--- START ---

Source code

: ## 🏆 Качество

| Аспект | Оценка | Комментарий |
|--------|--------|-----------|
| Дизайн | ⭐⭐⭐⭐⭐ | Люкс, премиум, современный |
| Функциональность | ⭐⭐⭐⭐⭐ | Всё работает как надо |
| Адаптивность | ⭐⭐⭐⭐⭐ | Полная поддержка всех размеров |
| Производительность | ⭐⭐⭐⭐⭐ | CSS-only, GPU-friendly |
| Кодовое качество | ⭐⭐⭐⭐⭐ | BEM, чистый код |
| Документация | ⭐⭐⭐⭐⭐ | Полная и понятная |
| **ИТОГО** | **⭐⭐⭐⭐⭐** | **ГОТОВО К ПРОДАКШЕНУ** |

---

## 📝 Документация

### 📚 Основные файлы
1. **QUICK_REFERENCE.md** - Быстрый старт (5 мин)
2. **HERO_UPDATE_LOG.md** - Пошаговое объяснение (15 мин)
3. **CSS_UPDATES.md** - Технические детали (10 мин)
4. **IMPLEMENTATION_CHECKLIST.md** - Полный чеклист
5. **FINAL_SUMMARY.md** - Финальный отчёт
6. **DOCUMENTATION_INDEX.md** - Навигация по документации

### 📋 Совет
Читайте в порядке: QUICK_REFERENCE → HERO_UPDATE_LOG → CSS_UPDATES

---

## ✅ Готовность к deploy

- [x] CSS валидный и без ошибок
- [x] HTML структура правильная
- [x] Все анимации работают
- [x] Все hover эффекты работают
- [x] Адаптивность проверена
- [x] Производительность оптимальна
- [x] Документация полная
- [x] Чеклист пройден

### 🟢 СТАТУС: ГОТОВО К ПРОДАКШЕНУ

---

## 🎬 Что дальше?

--- END ---

### What the task asks
Copy out every one of the items above, character for character.

### Completed task
Source code

: ## 🏆 Качество

| Аспект | Оценка | Комментарий |
|--------|--------|-----------|
| Дизайн | ⭐⭐⭐⭐⭐ | Люкс, премиум, современный |
| Функциональность | ⭐⭐⭐⭐⭐ | Всё работает как надо |
| Адаптивность | ⭐⭐⭐⭐⭐ | Полная поддержка всех размеров |
| Производительность | ⭐⭐⭐⭐⭐ | CSS-only, GPU-friendly |
| Кодовое качество | ⭐⭐⭐⭐⭐ | BEM, чистый код |
| Документация | ⭐⭐⭐⭐⭐ | Полная и понятная |
| **ИТОГО** | **⭐⭐⭐⭐⭐** | **ГОТОВО К ПРОДАКШЕНУ** |

---

## 📝 Документация

### 📚 Основные файлы
1. **QUICK_REFERENCE.md** - Быстрый старт (5 мин)
2. **HERO_UPDATE_LOG.md** - Пошаговое объяснение (15 мин)
3. **CSS_UPDATES.md** - Технические детали (10 мин)
4. **IMPLEMENTATION_CHECKLIST.md** - Полный чеклист
5. **FINAL_SUMMARY.md** - Финальный отчёт
6. **DOCUMENTATION_INDEX.md** - Навигация по документации

### 📋 Совет
Читайте в порядке: QUICK_REFERENCE → HERO_UPDATE_LOG → CSS_UPDATES

---

## ✅ Готовность к deploy

- [x] CSS валидный и без ошибок
- [x] HTML структура правильная
- [x] Все анимации работают
- [x] Все hover эффекты работают
- [x] Адаптивность проверена
- [x] Производительность оптимальна
- [x] Документация полная
- [x] Чеклист пройден

### 🟢 СТАТУС: ГОТОВО К ПРОДАКШЕНУ

---

## 🎬 Что дальше?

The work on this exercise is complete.